[EXCERPT PROVIDED]
☆ ☆ ☆ ☆

Every time Ian Holloway goes to the toilet at home he is reminded of Les Ferdinand.
Hanging proudly on the wall is a plaque with a simple message: “The secret to having it all is knowing that you already do.” Those words take Holloway, now a veteran manager, back to a different time.
To his days as a workhorse midfielder for Queens Park Rangers in the 1990s where, in a sliver of west London near Shepherd’s Bush, he watched up close as Ferdinand, by now in his mid-20s, finally realised the extent of his potential.
“That saying, it’s all about Les. That came out of Les. ‘The secret to having it all is know that you already do’. That was Les,” Holloway beams when telling The Football Faithful.
“Seeing the way that young man developed as a player and a person, it was a privilege to be there for it. And I’ve got to be honest, it’s all down to hard work. Les worked so, so hard.”
“I swear to you, and all the young ones coming through in the game need to know this, those who reach the very, very top aren’t there because they’re lucky or because it was easy.
“They are there because they work harder than anybody else. They deserve it, and I saw that with my own eyes with Les.”
Before he moved to Newcastle United in 1995 for £6 million, forming an axis with Alan Shearer that almost swung the balance of power in England in the direction of the St James’ Park from Old Trafford, Ferdinand was at a crossroads in his career.
“He was the player everyone raved about as having all the talent in the world and so much potential,” Holloway says. “There was a lot of pressure for him to deliver.”
Under the guidance of manager Gerry Francis and the late, great Ray Wilkins, not to mention one or two unfamiliar names with pivotal influence, Ferdinand duly did so. QPR was the making of the star that would be dubbed “Sir Les.”
Sir Les didn’t mess about did he! ???? pic.twitter.com/ftjYJyvVlP
— Football Faithful (@FootyFaithful_) May 2, 2020
He may have been one of the Premier League’s early poster boys, but Ferdinand’s route into the professional game in the late 80s came via non-league Hayes, where he also worked as a painter-decorate and a delivery man for computer repairs.

☆ ☆ ☆ ☆

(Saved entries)
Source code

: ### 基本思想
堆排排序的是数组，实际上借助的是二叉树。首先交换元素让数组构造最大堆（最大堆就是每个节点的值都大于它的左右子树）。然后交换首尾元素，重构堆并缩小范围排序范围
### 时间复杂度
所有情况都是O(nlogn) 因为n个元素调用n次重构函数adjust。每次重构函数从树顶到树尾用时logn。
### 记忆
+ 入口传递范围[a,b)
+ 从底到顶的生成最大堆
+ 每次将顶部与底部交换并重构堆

☆ ☆ ☆ ☆

[PROBLEM TO WORK ON] Resume the article on Les Ferdinand's years at QPR, picking up right after its final sentence.

[OUTPUT BELOW]
In the first season of the newly-established Premier League, QPR finished fifth, the highest of the six London clubs in the 22-team division, with the 25-year-old striker’s 20 goals firing them up the table above Tottenham, Arsenal, Chelsea, Wimbledon and Crystal Palace.
His scoring tally was second only to Teddy Sheringham so, finally, Ferdinand was feeling like he belonged at the elite level.
He had already enjoyed a successful loan spell with Besiktas when he was 21, becoming the first British player to ply his trade in Turkey, but it was only when Wilkins took him under his wing and Francis worked his magic on the training ground that Ferdinand blossomed into an England international.
“He was so quick and strong and good in the air, it was like he was bouncing on a trampoline when he would leap for headers,” Holloway laughs.
“But the big thing for Les was belief. The turning point for him was when [striker] Gary Penrice went to Gerry and said ‘good God, come look at how good he can be’. So Gerry took five or six of us with Les and worked on his game.
“We went through when to make certain runs, how to make them, his timings, how we should play balls for him. All the training was geared towards Les. It didn’t take long for him to realise.”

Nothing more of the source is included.